**Extracted text:**
•••

Recently, I attended a fascinating discussion about the definition of magic and how it fits in with scientific investigation. I found it really interesting and I’d like to share some of the points here.
When we talk about magic, most people have some idea what we mean by this word. Images of wizards, witches or stage magicians come to mind, and we understand magic to be some form of manipulation of the physical world by means that cannot be explained by the usual laws of physics. Whether we’re talking about magic tricks or magic spells, we’re generally looking causing some effect that seems to be physically impossible. We also tend to expect that if we perform the same trick or spell, we’ll see the same physical result.
If we define magic in this way, we come up against an issue when we also try to define science. Science is the study of the world around us, and scientific investigation involves observing the outcomes of an action or force to try to form a better understanding of what is happening.
If magic is defined as performing a trick or spell, an action, that results in a particular outcome, this can be studied and investigated until we can understand how and why it works. Therefore, this idea that magic is outside the realm of scientific explanaition simply doesn’t make sense. Either the trick or spell isn’t magic, or this definition of magic is incorrect.
The group discussed the idea that it’s not the act of performing the spell or trick that creates the magic, it’s the frame of mind of the practitioner. If you perform a spell whilst believing it’ll work, you are more likely to see results than if you don’t believe that what you’re doing actually affects anything. This idea brings us to a better definition of magic, in which the beliefs or will of the practitioner are able to influence the physical world.

•••

**Required action A:** In the passage on magic and science, what does scientific investigation involve?
**Required action B:** Please carry on the passage on magic and science from its final sentence.

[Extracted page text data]
•••

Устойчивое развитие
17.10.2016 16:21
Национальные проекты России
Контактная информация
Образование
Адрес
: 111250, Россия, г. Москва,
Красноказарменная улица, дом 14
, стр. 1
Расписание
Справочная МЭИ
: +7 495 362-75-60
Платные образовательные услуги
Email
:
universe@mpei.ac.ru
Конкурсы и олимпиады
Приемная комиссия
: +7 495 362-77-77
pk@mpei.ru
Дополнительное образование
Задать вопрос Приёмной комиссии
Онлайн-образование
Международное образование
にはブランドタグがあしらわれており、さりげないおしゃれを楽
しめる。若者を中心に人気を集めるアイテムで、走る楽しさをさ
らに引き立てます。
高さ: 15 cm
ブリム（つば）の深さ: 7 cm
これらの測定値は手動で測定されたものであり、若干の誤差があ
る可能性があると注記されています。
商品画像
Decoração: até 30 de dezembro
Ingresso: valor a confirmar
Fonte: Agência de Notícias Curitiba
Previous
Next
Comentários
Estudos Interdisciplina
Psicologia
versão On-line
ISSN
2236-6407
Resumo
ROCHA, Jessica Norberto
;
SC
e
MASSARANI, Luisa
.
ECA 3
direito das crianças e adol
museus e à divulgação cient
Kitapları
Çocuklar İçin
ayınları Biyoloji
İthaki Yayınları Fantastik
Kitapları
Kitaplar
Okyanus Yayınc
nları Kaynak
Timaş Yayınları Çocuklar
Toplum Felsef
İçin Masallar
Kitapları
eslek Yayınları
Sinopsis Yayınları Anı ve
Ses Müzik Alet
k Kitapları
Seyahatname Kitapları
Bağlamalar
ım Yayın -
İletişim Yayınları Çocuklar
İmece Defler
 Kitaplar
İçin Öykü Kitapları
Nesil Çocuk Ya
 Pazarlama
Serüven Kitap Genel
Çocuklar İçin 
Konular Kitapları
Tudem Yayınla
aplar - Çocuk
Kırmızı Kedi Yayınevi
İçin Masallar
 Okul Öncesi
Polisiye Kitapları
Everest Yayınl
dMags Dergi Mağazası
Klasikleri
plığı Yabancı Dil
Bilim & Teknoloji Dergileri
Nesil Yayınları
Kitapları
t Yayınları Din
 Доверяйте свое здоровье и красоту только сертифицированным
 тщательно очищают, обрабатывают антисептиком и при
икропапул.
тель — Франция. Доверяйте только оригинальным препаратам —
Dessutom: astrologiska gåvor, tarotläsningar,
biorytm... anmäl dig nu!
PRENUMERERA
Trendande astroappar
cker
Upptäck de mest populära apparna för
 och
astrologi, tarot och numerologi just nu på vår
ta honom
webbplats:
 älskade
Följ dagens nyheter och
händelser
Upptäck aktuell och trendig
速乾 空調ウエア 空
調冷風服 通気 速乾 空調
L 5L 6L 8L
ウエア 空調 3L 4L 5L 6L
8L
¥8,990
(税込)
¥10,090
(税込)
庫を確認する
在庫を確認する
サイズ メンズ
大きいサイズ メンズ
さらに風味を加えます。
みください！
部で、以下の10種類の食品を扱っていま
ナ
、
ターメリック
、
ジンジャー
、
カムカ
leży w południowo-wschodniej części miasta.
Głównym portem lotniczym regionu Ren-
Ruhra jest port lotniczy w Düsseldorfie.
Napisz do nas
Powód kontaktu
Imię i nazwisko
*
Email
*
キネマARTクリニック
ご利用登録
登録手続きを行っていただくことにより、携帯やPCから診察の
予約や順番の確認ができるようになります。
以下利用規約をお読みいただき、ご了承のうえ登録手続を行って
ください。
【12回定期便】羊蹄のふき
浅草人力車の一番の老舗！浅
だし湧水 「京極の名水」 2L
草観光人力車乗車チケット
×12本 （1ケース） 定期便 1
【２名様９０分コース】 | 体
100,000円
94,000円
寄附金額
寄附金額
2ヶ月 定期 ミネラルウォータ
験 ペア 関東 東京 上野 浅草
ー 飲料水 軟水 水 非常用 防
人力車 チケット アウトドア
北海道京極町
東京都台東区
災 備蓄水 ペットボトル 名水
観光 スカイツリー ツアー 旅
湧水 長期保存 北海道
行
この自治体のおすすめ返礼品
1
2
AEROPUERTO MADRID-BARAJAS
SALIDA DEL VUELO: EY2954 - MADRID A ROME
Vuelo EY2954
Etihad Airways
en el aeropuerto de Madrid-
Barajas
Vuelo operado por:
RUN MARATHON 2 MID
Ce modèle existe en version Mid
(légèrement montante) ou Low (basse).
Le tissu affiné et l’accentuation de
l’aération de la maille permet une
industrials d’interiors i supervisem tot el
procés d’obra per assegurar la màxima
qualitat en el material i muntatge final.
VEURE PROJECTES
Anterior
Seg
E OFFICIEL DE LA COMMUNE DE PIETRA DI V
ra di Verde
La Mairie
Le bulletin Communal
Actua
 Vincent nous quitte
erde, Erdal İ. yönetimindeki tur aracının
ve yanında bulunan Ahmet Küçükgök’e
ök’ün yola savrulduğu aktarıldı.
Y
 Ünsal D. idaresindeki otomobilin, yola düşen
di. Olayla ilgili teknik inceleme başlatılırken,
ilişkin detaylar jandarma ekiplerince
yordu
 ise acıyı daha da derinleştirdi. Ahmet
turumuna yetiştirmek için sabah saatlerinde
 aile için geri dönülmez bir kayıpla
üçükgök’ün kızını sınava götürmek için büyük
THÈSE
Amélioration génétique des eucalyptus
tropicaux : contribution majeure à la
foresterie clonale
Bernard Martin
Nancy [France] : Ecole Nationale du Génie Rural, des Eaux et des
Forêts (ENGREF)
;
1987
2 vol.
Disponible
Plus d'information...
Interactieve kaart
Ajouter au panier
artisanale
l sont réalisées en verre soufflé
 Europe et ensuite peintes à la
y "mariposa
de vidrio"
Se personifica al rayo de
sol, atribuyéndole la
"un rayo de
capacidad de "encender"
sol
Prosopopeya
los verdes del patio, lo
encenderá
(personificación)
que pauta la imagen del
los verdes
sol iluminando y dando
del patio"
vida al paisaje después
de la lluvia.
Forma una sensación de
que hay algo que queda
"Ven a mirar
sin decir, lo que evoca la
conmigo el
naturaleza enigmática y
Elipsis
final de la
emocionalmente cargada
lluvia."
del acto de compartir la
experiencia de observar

•••

**Output A:** It involves observing the outcomes of an action or force to try to form a better understanding of what is happening.

**Output B:**
Perhaps the best example of this kind of magic is the placebo effect, where a patient believes they are taking medicine, when they are actually taking a useless substance, yet their condition improves. We see this effect in all sorts of other situations too, if someone attends a job interview with confidence and self belief, they are more likely to perform well and win the job than someone who believes they won’t do well and won’t get the position.
This idea that a person’s frame of mind can affect the physical world exists in our lives in many ways; prayer, the law of attraction, cosmic ordering, positive thinking, affirmations, creative visualisation, superstition, making a wish and so on are all forms of using the power of being in the right state of mind to affect change in our lives.
Perhaps this definition of magic too could be studied, understood and quantified by psychologists, in which case we would no longer call it magic, it would become something that was understood in a scientific way. However, looking back at the history of magic and science we can see that many things that were once considered magic have been investigated by scientists and are now understood. Perhaps the best example of this is the magic of alchemy which became the science of chemistry.
My personal view is that the practice of magic is a tool to help the practitioner focus their will and create the right state of mind to bring them confidence, happiness or whatever else they seek. The act itself carries no magic, but the belief of the practitioner is powerful beyond our understanding.